A 'moat' means a wide ditch filled with water (maybe has crocodiles too!) around a castle to protect it. The investing legend, Warren Buffet loves moat, not this one but the economic moat that companies have. What does moat mean in a company's context? It is a competitive advantage that may also act as a barrier that helps the company to maintain its market position and not allow others to beat it.
Now, it is easier said than done. Identifying a moat takes experience and patience. Still, as an amateur, how can you know whether a company has a moat? Here are some pointers:
- Strong brand: This is obvious. When a company has strong brand recognition, it becomes very difficult for others to beat it or even come close. A great example is Nestle's Maggi which continued to have significant brand recognition despite all the allegations back in 2015. Another great example is Nike in the sports shoe segment.
- Great distribution: Companies require many years to spread their distribution. Hence, companies with widespread distribution are in a prime position. Kurkure, Parle-G, and Britannia biscuits are some of the best examples as these seem to be omnipresent. No matter where you are in India, you can easily find these.

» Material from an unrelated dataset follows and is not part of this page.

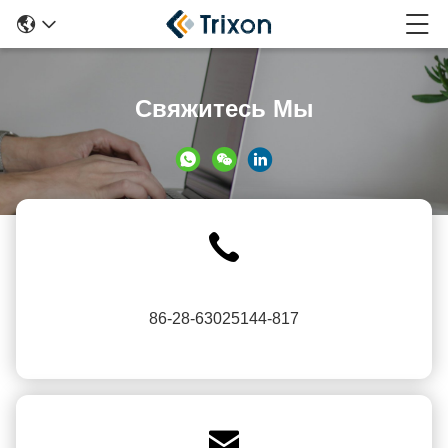
Свяжитесь Мы
86-28-63025144-817


- Costly to imitate: Let's say that a company has a feature/technique. How easily can a competitor copy this? That's the question. It is costly to imitate and copy features, methods, and techniques in industries where high and efficient R&D is required. Intel is a great example here. With the help of high and consistent R&D, the company has been able to retain its position as the market leader for years despite a recent nudge from AMD and its low-cost processors.

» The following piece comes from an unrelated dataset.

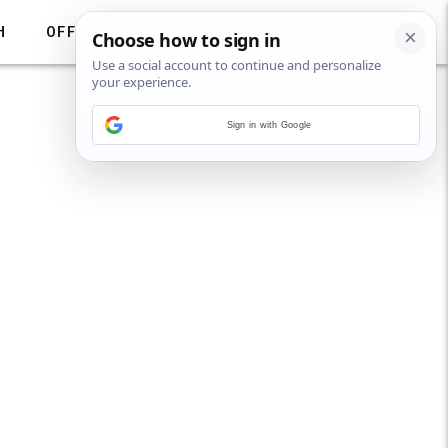
H
OFF
Sign in with Google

- High switching cost: If it's difficult to switch from something to another, the former can be said to have a moat. Microsoft Windows in the case of the operating system is a great example. If one becomes used to it, it is difficult to switch to another operating system. The same goes for the Apple ecosystem. When one starts using multiple Apple products, it becomes extremely difficult for them to leave that ecosystem.
- Low cost: A low-cost producer can drive its competitors out of business. It can sell its product at wafer-thin margins, which its competitors can't emulate. A great example is McDonald's. There are several fast food outlets in the US but why is McDonald's still the leader? This is because of the price at which it offers its products and services. The company literally has something called a 'Dollar menu' where you can buy food at just $1, $2, and $3.